Monday, January 12, 2009

Perspective

After Tuesday's team meeting, our lead sent in the equivalent of the robot SWAT team. We worked 10-12 hours days, continued to discuss work over late dinners, and I didn't get to talk to M for most of the week because I wasn't out of work before he went to bed (on the East Coast). Fun Times.

Talking to J and K put some of this in perspective. The projects we work on have struggled since their inception, and it's no one person's fault or responsibility when we can't rescue them on a given time scale. It's easier to shrug off platitudes when they come from a coworker who has never stood in your shoes, or a boss whose paycheck rests on your continued efforts. But when the one person who has beat their head against the same brick wall tells you something... it's hard to ignore.

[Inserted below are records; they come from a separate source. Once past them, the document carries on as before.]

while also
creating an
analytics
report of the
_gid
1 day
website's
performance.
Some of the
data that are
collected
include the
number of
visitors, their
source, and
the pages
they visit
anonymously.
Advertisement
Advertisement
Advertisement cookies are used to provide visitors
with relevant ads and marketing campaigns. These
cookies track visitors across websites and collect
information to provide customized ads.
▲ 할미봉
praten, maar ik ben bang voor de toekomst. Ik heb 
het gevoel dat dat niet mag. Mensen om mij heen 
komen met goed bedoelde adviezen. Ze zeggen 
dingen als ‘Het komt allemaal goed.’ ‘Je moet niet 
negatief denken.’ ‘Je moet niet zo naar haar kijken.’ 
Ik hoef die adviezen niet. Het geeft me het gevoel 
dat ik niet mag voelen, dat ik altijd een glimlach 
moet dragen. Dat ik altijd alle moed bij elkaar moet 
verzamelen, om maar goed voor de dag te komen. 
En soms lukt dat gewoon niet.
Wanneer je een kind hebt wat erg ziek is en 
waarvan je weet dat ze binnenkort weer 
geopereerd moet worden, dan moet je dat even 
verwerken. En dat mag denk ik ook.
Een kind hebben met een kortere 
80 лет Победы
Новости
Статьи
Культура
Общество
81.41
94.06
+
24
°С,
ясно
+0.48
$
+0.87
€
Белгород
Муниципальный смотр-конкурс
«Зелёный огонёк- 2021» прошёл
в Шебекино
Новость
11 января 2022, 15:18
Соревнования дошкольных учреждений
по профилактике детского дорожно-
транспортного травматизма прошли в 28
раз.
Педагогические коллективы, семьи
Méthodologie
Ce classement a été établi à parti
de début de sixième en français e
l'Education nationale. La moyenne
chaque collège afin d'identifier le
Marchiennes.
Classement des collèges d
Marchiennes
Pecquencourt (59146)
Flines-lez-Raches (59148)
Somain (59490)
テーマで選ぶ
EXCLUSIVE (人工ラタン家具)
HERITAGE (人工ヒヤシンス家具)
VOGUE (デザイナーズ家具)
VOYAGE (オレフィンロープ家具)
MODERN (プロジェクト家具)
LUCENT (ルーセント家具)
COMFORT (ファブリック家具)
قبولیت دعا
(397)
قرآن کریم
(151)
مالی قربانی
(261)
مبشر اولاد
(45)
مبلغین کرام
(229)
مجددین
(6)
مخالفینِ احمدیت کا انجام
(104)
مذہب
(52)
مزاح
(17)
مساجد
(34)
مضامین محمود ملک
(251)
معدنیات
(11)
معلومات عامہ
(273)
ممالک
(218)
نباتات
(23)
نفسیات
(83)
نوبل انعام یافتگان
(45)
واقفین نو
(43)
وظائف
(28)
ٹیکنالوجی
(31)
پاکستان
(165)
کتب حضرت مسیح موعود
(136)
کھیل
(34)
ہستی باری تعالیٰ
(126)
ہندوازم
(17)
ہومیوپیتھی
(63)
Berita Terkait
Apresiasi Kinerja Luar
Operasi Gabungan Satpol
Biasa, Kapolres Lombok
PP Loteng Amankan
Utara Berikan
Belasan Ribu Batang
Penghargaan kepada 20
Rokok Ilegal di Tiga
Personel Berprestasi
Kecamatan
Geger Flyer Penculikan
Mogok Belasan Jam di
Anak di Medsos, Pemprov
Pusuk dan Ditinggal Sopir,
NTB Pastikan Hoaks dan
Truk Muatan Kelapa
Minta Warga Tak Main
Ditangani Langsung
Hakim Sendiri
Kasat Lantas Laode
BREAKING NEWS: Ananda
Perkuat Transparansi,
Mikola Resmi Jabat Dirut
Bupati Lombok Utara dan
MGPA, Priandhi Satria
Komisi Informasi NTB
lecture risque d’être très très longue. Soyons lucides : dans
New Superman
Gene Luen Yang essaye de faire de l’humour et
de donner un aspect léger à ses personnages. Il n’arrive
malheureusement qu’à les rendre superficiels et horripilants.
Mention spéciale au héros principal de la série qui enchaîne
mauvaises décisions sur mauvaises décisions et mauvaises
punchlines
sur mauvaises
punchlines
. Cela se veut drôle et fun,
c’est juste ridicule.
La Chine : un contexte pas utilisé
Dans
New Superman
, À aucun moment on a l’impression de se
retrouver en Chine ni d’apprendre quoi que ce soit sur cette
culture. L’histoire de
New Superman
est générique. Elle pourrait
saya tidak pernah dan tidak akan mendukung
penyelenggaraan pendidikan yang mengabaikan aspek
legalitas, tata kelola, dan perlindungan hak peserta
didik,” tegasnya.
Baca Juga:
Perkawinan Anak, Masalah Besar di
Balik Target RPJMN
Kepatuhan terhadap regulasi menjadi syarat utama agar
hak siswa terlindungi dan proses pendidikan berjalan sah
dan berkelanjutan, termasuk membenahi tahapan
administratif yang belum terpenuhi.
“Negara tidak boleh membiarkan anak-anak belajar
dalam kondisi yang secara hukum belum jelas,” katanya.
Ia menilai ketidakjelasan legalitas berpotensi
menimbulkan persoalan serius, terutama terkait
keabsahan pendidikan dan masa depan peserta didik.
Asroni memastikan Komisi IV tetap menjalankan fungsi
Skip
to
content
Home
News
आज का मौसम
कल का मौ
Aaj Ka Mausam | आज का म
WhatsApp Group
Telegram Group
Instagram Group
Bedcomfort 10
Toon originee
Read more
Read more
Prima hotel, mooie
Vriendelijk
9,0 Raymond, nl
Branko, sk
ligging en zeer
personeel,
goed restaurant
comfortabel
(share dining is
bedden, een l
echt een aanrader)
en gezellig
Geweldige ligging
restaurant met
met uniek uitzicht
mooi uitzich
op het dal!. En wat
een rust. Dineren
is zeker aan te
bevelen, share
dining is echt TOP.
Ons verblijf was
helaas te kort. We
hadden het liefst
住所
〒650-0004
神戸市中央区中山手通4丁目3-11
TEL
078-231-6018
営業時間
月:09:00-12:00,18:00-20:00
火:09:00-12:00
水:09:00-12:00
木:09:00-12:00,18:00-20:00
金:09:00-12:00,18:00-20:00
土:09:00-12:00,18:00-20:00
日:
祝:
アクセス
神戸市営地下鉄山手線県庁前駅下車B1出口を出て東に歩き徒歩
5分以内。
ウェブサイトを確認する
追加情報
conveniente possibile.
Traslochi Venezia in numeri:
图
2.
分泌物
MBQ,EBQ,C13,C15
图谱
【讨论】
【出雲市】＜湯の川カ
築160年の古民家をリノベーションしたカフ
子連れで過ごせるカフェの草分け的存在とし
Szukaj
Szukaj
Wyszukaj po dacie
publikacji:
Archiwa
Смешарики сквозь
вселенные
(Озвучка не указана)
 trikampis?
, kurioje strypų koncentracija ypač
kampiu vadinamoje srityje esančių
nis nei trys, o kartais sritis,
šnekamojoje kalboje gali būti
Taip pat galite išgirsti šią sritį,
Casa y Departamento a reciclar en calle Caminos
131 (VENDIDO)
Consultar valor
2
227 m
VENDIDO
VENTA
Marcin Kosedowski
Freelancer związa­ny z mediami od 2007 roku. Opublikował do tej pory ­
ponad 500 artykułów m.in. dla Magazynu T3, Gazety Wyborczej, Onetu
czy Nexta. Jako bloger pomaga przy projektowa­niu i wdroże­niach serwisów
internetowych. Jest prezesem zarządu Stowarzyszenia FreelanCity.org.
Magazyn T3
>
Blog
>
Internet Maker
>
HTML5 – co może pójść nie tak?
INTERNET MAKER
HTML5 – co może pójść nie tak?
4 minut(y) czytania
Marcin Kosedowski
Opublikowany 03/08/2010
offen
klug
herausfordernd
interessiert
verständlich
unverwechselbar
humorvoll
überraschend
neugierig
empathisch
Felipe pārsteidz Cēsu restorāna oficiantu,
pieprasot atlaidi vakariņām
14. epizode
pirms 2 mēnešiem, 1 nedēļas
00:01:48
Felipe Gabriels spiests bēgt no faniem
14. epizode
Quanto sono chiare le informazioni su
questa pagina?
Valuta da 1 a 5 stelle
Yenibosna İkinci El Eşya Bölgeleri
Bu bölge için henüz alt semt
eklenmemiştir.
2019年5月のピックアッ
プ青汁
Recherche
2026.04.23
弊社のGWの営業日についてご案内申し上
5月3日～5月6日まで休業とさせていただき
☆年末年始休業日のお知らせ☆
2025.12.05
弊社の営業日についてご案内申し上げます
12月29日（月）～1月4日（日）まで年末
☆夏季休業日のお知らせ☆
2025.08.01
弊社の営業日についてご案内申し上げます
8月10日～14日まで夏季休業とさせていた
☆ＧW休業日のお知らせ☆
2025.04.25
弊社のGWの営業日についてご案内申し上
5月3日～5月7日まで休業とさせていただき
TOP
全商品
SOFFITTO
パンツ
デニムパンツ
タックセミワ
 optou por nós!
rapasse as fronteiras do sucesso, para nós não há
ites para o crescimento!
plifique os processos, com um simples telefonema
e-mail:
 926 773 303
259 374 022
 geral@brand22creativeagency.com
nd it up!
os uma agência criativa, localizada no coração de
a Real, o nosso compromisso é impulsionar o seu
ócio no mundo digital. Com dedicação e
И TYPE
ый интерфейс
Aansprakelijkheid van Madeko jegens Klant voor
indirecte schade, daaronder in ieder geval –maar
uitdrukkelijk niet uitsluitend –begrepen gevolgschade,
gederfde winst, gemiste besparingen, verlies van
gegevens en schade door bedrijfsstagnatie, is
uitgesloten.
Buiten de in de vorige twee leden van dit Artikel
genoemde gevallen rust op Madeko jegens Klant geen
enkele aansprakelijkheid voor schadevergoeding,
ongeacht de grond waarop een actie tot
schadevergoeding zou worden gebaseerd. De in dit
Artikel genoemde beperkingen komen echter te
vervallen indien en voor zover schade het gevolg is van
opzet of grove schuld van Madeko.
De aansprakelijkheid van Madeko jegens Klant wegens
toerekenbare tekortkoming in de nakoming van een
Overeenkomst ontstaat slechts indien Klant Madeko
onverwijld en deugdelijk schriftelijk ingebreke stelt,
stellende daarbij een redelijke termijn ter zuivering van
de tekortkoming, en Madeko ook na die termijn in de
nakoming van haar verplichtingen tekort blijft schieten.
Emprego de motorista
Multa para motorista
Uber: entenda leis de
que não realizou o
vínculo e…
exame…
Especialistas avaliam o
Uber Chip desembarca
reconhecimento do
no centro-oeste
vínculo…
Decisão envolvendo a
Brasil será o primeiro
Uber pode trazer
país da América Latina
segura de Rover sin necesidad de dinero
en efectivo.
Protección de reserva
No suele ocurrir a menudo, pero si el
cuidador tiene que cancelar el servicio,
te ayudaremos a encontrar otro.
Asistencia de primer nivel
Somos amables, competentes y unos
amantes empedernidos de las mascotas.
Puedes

That doesn't mean the stress has abated, or that I'm any less frustrated or angry about the situation I'm in. Just that I'm making a renewed effort to not see it as a personal failure. It is still hard to walk out my front door every morning and find (again) the capacity to hope that we will move past this. Doing the work isn't hard, but believing that it will make a difference is.

I still don't know if we'll solve this in time to save the project, or even if this will be the last big stumbling block on the road to progress. But those are hurdles for another day. Right now I need to take a long hard look at some scripts, and start a new set of experiments. If nothing else, I want to know at the end that I did everything I could to move this toward a positive resolution.